Mironov connects changes in anthropometric indicators with the satisfaction of the so-called basic human needs (food, clothing, medical care, and so on). The final average height of a person depends on the degree of satisfaction of basic values. The better these needs are met, the higher the average height of people will be.
How have Russians changed over the past century?
Acceleration
In general, it can be argued that throughout almost the entire 20th century, Russians became taller. Sociologists associate this with global acceleration changes. However, already in the early 1980s, in most groups of the urban population of the USSR, the acceleration process began to fade. By the beginning of the 1990s, in Moscow children, the increase in body length and weight, as well as chest girth, practically stopped, and then was replaced by a decrease in indicators.
The largest study of anthropometric data of the Russian population was conducted in 1974 at Moscow State University. Based on its results, it can be seen that throughout the 20th century, the average growth of the country’s population gradually increased, but short-term “recessions” also occurred, associated primarily with the period of collectivization and the deterioration of living conditions. Over 42 years, from 1916 to 1957, body length decreased 23 times compared to the previous year and increased 19 times, and weight - 24 and 18 times, respectively.
In all the graphs that anthropologists cite as the results of their work, it is clear that the most serious “jump” in growth began already in the post-war period, at the end of the 1940s.
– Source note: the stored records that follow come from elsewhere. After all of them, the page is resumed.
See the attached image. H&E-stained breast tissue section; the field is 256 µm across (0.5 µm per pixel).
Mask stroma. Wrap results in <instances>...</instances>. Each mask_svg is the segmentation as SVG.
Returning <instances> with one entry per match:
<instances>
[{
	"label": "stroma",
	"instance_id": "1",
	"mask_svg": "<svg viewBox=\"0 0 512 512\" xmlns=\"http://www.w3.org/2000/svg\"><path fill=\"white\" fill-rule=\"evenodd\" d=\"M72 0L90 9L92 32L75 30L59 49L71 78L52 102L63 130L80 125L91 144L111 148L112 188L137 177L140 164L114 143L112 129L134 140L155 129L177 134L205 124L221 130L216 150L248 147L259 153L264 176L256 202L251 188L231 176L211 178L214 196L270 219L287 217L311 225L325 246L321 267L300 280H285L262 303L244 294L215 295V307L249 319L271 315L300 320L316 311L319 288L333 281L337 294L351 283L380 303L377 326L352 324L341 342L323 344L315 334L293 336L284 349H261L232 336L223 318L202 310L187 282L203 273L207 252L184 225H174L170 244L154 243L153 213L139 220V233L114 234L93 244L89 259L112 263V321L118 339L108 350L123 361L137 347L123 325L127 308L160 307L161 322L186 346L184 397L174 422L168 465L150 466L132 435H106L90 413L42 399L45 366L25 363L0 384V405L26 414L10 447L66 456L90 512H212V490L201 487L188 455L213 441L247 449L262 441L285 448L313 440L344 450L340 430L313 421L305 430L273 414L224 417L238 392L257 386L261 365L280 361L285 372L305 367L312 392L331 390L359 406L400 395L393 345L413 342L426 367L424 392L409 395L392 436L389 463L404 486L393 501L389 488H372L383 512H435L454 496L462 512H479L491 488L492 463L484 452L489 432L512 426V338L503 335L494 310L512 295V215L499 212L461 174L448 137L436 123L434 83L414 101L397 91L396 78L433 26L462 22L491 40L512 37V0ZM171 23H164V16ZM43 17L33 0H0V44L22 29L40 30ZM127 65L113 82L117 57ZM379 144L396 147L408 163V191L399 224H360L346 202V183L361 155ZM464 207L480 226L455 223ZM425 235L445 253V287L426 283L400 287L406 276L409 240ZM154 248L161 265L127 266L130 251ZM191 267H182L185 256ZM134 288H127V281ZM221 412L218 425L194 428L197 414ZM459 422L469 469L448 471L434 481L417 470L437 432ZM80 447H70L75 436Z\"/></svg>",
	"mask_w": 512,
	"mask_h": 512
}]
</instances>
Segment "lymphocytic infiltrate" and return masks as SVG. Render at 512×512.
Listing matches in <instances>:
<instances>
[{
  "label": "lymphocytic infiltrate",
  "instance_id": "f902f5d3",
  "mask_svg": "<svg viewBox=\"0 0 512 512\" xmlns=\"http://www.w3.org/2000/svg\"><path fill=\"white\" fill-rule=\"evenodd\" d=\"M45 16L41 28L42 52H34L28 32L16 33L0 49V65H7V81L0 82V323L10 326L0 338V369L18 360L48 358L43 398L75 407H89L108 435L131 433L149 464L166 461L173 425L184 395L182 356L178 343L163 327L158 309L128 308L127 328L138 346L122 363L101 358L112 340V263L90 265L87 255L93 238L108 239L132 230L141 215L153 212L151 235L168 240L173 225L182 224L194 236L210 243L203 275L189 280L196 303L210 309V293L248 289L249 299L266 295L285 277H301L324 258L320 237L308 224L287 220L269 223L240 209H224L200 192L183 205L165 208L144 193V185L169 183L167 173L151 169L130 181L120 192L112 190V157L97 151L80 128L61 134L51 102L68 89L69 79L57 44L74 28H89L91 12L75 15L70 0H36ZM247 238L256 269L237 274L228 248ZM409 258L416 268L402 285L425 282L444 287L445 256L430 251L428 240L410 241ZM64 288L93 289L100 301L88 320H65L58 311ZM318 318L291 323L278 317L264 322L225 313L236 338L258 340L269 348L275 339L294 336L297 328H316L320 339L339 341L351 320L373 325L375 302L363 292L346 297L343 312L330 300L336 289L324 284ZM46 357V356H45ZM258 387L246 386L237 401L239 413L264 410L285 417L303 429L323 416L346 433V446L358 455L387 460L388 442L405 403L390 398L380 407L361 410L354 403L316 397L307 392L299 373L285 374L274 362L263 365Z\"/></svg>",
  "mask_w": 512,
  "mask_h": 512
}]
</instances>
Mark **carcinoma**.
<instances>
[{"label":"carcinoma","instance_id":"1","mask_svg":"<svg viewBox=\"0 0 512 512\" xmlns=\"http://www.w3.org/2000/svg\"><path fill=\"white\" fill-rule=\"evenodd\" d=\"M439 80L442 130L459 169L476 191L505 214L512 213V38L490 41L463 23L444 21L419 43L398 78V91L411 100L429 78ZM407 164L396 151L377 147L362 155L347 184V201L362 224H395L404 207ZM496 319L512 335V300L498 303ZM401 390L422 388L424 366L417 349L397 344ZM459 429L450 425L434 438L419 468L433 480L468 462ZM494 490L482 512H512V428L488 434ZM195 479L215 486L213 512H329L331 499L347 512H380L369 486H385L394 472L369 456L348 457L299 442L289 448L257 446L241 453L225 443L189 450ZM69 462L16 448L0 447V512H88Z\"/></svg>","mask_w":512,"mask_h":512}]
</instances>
In 1960-1970, the average height of men in the Soviet Union was 168 cm, women - 157 cm. In the 1950-1980s, acceleration processes became even more noticeable among post-war generations. In 20 ethnic groups of the USSR, including Russians, Belarusians, Ukrainians, Tatars and Bashkirs, the average height increased by almost 3 cm. If you look at the data only for Russia, then by the beginning of the 90s the average height of men was 176 cm, and women - 164 cm.
Eras of change
If we consider the main factors for the decline in anthropometric data of the Russian population, then it would be appropriate to talk about the direct dependence of height and weight indicators on the political stability of the state. The most negative impact is exerted by global reforms, which have been carried out more than once in Russian history. According to the same Boris Mironov, “Reforms require large amounts of money, are accompanied by a disruption of the usual way of life, changes in norms of behavior and value systems, and a temporary deterioration in the functioning of all social institutions and structures.” Thus, it can be argued that children born in the 90s may be shorter than they would have been if they had been born in calmer times.
What influences?
We must admit it as a given: people change. A modern person could have been recognized a century ago without any documents. Urbanization, better nutrition, the development of medicine - all this makes a person literally taller and heavier. And not only in Russia.
Today's average growth rate in Europe is 11 cm, in Spain - 12 cm. At the moment, the tallest nation is the Dutch. The average height of men there is 1.85 m. It is interesting that during the Second World War the Americans held the palm (1.77 m), but after the mid-twentieth century in the United States the dynamics of population growth stopped. According to WHO, the average height in Russia in the 60s of the 20th century was 1.68, today it is 1.78.
But it is too early to rejoice. Despite the fact that we are growing, other important indicators are lagging behind us compared to our ancestors. According to research presented by Moscow State University anthropologists, today's teenagers are much weaker than their peers from the 30s of the twentieth century. Measurements carried out on a simple strength meter showed that the average Moscow schoolchild in the last century squeezed 55 kilograms, today the average has dropped to 36. This is the “bell”. We hope for the GTO.